Entwicklungstrauma und Bindungstrauma sind so gesehen zu unterscheiden. Eine lebensbedrohliche Geburt kann eine traumatische Erfahrung sein, die zu einem Entwicklungstrauma führen kann. Das wäre der Fall, wenn die Eltern auf diese frühe Erfahrung nicht angemessen reagieren können. Doch nicht jede traumatische Erfahrung muss zu einem Trauma führen. Ist die Bindung an die Eltern liebevoll und stabil, kann die Beziehung die negative Geburtserfahrung auffangen. Ein Bindungstrauma entsteht dann, wenn die Bindung zwischen Eltern und ihrem Kind in der Art gestört ist, dass sich das Kind nicht angemessen entwickeln kann. Als Überbegriff spricht man deshalb häufig von frühen Traumatisierungen.[4]

Traumakontext

Man unterscheidet zwischen traumatogenen Faktoren, also solchen, die die Entstehung eines Traumas begünstigen und solchen, die schützende Wirkung in einer grundsätzlich traumatischen Situation haben.

Traumatogene Faktoren:

  • Zugehörigkeit zu Randgruppen
  • Vernachlässigung
  • Chronische Krankheiten der Eltern
  • Fehlende soziale Kontrolle

Schützende Faktoren:

  • Gute Beziehung zu einer Betreuungsperson
  • Weitere stabile Beziehungen
  • Soziale Förderung
  • Primär sicheres Bindungsverhalten[5]

 

[1] Dilling, Horst; Freyberger, Harald J. (Hrsg.) (2019): Taschenführer zur ICD-10-Klassifikation psychischer Störungen. Nach dem Pocket Guide von J. E. Cooper. 9., aktualisierte Auflage entsprechend ICD-10-GM. Bern: Hogrefe Verlag, S. 173.

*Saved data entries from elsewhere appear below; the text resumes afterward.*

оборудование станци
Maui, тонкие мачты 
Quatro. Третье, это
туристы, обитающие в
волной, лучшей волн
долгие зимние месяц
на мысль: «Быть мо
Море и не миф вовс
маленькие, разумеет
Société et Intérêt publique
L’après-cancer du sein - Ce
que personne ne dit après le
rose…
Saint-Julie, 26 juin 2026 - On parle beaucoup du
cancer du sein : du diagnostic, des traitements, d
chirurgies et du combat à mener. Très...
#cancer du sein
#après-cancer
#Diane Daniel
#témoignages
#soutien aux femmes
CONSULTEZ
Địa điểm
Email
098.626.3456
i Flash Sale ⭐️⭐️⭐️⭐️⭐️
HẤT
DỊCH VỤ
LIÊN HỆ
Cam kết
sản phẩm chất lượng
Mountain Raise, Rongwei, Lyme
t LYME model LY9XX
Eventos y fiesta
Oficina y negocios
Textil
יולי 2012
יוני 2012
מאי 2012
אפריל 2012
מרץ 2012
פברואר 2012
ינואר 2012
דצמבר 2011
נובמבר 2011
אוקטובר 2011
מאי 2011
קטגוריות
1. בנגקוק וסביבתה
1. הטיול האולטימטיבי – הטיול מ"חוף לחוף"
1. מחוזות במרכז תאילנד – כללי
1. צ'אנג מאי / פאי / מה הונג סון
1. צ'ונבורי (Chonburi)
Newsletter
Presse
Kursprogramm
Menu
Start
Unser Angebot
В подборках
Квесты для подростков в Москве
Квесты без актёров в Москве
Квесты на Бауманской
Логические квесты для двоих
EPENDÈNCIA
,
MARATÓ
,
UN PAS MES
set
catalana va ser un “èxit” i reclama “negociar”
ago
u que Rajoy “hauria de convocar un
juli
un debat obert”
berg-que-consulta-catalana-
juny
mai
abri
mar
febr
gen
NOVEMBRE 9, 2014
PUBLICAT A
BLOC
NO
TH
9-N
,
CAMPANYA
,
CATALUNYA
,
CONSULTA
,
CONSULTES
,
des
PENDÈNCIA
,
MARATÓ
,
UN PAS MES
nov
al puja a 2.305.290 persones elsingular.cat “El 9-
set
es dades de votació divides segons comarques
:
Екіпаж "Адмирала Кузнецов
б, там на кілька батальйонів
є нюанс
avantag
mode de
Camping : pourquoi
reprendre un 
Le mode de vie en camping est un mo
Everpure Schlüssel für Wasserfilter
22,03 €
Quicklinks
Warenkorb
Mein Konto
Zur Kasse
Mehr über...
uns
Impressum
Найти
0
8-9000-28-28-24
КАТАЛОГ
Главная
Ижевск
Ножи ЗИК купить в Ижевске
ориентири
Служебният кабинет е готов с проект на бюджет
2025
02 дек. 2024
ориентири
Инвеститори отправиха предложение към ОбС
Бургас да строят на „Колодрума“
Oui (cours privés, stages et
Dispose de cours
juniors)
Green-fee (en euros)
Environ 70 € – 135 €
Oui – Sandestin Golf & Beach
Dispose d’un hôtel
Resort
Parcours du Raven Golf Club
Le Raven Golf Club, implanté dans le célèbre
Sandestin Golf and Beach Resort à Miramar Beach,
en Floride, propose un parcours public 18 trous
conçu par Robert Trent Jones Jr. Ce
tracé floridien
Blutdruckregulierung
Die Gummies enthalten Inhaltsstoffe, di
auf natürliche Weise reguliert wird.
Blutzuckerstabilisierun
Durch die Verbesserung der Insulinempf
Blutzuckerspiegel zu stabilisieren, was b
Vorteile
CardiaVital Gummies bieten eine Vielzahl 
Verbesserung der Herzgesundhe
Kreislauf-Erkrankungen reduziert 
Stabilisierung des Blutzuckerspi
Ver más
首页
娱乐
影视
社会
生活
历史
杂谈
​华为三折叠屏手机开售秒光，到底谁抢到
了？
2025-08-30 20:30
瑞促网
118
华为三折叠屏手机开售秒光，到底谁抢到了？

[2] Vgl. König, Verena (2021): Bin ich traumatisiert? Wie wir die immer gleichen Problemschleifen verlassen.  München: Gräfe und Unzer Verlag, S. 19.

[3] Vgl. Bürgin, Dieter (2009): Konzepte über Entstehung, Aufrechterhaltung und Verlauf psychischer Störungen unter Berücksichtigung von Entwicklungspsychologie und Entwicklungspsychopathologie. In: Hopf, Hans; Windaus, Eberhard (Hrsg.): Lehrbuch der Psychotherapie für die Ausbildung zum Kinder- und Jugendlichenpsychotherapeuten und für die ärztliche Weiterbildung. Band 5: Psychoanalytische und tiefenpsychologisch fundierte Kinder- und Jugendlichenpsychotherapie. München: CIP Medien, S. 55.

[4] Vgl. König, Verena (2021): Bin ich traumatisiert? Wie wir die immer gleichen Problemschleifen verlassen.  München: Gräfe und Unzer Verlag, S. 62-66.

[5] Winkelmann, Klaus (2009): Posttraumatische und akute Belastungsstörungen bei Kindern und Jugendlichen. In: Hopf, Hans; Windaus, Eberhard (Hrsg.): Lehrbuch der Psychotherapie für die Ausbildung zum Kinder- und Jugendlichenpsychotherapeuten und für die ärztliche Weiterbildung. Band 5: Psychoanalytische und tiefenpsychologisch fundierte Kinder- und Jugendlichenpsychotherapie. München: CIP Medien, S. 444.